Text section
# High-Performance Pandas: eval() and query()

Pandas includes some experimental tools that allow you to directly access C-speed operations without costly allocation of intermediate arrays. These are the **eval()** and **query()** functions, which rely on the Numexpr package.

In [1]:
import numpy as np
import pandas as pd

In [None]:
mask = (x > 0.5) & (y < 0.5)
import numexpr
mask_number = numexpr.evaluate('(x > 0.5) & (y < 0.5)')
np.allclose(mask, mask_number)

**Operations supported by pd.eval()**

In [None]:
df1, df2, df3, df4, df5 = (pd.DataFrame(rng.randint(0, 1000, (100, 3))) for i in range(5))

In [None]:
pd.eval('-df1 * df2 / (df3 + df4) - df5')
pd.eval('df1 < df2 <= df3 != df4')
pd.eval('(df1 < 0.5) & (df2 < 0.5) | (df3 < df4)')
pd.eval('(df1 < 0.5) and (df2 < 0.5) or (df3 < df4)')
pd.eval('df2.T[0] + df3.iloc[1]')

**DataFrame.eval() for Column-Wise Operations**

In [None]:
(df['A'] + df['B']) / (df['C'] - 1)
pd.eval("(df.A + df.B) / (df.C - 1)")

Chart comprehension data
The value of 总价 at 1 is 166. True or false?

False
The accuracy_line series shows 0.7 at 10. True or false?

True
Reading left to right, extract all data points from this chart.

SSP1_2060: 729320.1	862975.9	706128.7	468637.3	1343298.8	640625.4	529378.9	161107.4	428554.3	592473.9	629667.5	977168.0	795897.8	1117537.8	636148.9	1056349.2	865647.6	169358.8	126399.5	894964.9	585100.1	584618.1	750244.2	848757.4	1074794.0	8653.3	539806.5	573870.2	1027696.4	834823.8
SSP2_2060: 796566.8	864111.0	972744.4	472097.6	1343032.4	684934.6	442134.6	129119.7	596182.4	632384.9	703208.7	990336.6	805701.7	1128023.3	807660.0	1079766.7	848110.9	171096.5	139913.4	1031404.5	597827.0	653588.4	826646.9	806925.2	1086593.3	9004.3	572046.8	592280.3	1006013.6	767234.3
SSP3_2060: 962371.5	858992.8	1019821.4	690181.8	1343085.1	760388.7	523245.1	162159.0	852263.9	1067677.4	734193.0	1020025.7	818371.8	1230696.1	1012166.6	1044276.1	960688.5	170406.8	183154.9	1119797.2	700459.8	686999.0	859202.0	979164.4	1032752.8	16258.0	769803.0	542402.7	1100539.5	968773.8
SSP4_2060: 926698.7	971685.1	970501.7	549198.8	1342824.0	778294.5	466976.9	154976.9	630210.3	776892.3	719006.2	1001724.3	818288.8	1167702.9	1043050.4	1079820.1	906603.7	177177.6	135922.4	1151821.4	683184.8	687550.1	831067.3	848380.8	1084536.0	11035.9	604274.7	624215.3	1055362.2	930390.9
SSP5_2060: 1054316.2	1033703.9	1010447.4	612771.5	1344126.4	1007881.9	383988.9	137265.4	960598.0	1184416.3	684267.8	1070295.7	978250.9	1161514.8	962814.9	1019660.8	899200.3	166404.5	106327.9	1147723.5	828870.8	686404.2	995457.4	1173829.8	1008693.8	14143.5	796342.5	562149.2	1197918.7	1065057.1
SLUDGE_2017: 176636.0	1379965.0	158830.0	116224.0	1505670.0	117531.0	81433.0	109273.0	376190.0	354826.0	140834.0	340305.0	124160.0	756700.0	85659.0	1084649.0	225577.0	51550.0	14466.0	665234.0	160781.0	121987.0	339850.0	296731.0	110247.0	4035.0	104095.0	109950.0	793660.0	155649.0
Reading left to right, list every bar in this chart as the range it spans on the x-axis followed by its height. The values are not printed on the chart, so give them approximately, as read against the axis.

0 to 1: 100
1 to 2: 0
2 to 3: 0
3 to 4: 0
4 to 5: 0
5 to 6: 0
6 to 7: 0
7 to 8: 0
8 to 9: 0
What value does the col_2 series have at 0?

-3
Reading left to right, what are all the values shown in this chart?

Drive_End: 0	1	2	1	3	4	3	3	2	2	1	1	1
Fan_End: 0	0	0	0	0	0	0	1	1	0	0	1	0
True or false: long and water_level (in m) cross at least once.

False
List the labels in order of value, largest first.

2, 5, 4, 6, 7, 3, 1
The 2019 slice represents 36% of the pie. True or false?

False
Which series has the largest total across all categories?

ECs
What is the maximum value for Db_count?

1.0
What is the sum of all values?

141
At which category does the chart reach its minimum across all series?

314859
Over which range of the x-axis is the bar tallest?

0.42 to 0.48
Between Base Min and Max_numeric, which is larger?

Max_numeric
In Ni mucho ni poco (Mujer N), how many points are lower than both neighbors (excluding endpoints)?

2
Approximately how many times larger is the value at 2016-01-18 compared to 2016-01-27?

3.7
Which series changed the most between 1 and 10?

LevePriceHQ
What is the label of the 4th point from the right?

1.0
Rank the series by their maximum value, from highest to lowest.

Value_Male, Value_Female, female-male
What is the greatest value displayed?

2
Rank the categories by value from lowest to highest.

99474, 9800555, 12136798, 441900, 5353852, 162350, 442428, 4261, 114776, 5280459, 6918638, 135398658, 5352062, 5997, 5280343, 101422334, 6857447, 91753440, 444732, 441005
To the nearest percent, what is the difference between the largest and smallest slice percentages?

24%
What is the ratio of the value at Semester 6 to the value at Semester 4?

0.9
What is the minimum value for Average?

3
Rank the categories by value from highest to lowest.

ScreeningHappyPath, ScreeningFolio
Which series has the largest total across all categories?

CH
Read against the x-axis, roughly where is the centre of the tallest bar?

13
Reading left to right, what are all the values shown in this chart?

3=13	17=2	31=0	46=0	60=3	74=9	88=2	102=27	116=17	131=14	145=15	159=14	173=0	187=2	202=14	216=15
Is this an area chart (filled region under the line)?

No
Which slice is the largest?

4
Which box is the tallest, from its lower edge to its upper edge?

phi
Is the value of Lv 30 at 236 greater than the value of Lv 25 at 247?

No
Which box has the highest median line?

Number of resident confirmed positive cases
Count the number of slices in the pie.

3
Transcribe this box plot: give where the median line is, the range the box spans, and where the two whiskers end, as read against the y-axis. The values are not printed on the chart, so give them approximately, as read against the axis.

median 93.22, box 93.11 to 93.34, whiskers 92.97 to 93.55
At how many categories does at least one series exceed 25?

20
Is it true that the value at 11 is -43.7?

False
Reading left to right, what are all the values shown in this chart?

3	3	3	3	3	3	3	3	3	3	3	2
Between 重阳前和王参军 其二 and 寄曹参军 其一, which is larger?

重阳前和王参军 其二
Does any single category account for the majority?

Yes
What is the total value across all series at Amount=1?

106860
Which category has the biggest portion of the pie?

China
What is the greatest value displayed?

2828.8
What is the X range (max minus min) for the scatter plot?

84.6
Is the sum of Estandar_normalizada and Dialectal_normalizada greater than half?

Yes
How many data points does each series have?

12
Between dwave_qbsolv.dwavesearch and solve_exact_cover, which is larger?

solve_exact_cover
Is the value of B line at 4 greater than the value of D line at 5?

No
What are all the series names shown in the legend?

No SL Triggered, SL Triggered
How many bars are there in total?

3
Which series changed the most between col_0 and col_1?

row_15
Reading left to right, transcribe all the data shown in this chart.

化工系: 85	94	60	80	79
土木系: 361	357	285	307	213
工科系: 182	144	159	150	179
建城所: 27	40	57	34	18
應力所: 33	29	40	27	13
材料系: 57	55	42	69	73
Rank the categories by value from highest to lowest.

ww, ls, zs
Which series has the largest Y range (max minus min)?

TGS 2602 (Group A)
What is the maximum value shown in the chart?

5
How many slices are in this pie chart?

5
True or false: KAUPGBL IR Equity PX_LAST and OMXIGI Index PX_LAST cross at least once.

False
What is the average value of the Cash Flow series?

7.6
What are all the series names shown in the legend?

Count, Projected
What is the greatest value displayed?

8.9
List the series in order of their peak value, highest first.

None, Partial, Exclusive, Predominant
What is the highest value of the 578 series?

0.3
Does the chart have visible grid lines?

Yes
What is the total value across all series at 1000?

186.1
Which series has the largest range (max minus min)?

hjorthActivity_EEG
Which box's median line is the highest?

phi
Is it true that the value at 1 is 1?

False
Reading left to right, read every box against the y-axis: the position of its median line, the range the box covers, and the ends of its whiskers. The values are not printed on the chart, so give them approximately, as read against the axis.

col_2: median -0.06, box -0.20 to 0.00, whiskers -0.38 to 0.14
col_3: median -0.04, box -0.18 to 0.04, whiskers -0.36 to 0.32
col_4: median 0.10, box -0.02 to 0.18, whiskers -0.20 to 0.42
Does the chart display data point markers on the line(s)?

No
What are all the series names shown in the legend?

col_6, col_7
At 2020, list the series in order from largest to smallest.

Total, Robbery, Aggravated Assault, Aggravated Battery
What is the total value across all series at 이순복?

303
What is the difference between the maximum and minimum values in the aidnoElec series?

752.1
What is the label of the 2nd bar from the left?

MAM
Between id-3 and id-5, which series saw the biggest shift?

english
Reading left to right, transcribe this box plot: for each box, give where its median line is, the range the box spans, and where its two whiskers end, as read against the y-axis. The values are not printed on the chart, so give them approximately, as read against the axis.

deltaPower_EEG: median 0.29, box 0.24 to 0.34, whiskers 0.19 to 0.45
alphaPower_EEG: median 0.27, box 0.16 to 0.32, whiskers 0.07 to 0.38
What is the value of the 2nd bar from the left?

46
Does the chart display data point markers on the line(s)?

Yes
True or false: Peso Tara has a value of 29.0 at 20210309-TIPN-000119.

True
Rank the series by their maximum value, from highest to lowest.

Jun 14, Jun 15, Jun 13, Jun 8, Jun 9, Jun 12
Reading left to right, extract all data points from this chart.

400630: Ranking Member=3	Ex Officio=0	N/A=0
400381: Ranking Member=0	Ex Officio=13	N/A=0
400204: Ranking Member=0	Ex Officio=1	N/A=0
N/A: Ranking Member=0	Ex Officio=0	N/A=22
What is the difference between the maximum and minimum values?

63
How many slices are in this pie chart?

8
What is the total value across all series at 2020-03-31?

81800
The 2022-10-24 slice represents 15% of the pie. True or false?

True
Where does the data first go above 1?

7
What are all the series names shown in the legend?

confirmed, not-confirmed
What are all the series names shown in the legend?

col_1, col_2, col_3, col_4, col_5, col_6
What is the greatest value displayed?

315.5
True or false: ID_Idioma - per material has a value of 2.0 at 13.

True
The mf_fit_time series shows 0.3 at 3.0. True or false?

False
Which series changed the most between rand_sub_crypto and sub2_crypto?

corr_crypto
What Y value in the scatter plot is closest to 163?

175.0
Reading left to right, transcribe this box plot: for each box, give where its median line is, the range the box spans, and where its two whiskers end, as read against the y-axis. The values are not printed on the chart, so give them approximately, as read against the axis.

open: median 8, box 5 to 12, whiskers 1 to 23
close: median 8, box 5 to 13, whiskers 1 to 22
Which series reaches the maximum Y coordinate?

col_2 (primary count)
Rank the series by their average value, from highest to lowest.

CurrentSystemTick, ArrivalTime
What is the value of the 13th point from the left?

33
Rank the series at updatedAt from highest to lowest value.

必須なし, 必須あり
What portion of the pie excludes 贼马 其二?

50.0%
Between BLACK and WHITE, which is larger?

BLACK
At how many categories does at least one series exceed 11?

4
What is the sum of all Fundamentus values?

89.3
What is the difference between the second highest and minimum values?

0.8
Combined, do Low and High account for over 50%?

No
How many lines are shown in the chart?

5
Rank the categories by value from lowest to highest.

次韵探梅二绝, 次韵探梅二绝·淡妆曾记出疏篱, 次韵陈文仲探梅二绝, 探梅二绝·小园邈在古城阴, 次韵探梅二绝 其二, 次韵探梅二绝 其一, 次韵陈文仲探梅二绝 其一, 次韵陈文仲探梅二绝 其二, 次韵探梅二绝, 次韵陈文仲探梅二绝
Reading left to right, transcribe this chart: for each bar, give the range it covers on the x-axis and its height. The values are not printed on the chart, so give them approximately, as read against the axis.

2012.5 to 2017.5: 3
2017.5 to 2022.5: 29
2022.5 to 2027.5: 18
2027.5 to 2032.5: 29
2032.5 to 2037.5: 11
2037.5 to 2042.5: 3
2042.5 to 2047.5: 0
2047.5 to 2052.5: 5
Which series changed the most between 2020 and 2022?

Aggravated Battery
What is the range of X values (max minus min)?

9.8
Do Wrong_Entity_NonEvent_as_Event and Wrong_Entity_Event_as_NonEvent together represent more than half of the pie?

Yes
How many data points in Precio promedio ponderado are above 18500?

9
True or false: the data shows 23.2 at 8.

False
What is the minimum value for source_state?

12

Exercise A
According to the pandas eval() and query() text, which package do the eval() and query() functions rely on?
Exercise B
List every expression string passed to pd.eval() under the header "Operations supported by pd.eval()" in the pandas eval() and query() text.

Output A
Numexpr

Output B
- '-df1 * df2 / (df3 + df4) - df5'
- 'df1 < df2 <= df3 != df4'
- '(df1 < 0.5) & (df2 < 0.5) | (df3 < df4)'
- '(df1 < 0.5) and (df2 < 0.5) or (df3 < df4)'
- 'df2.T[0] + df3.iloc[1]'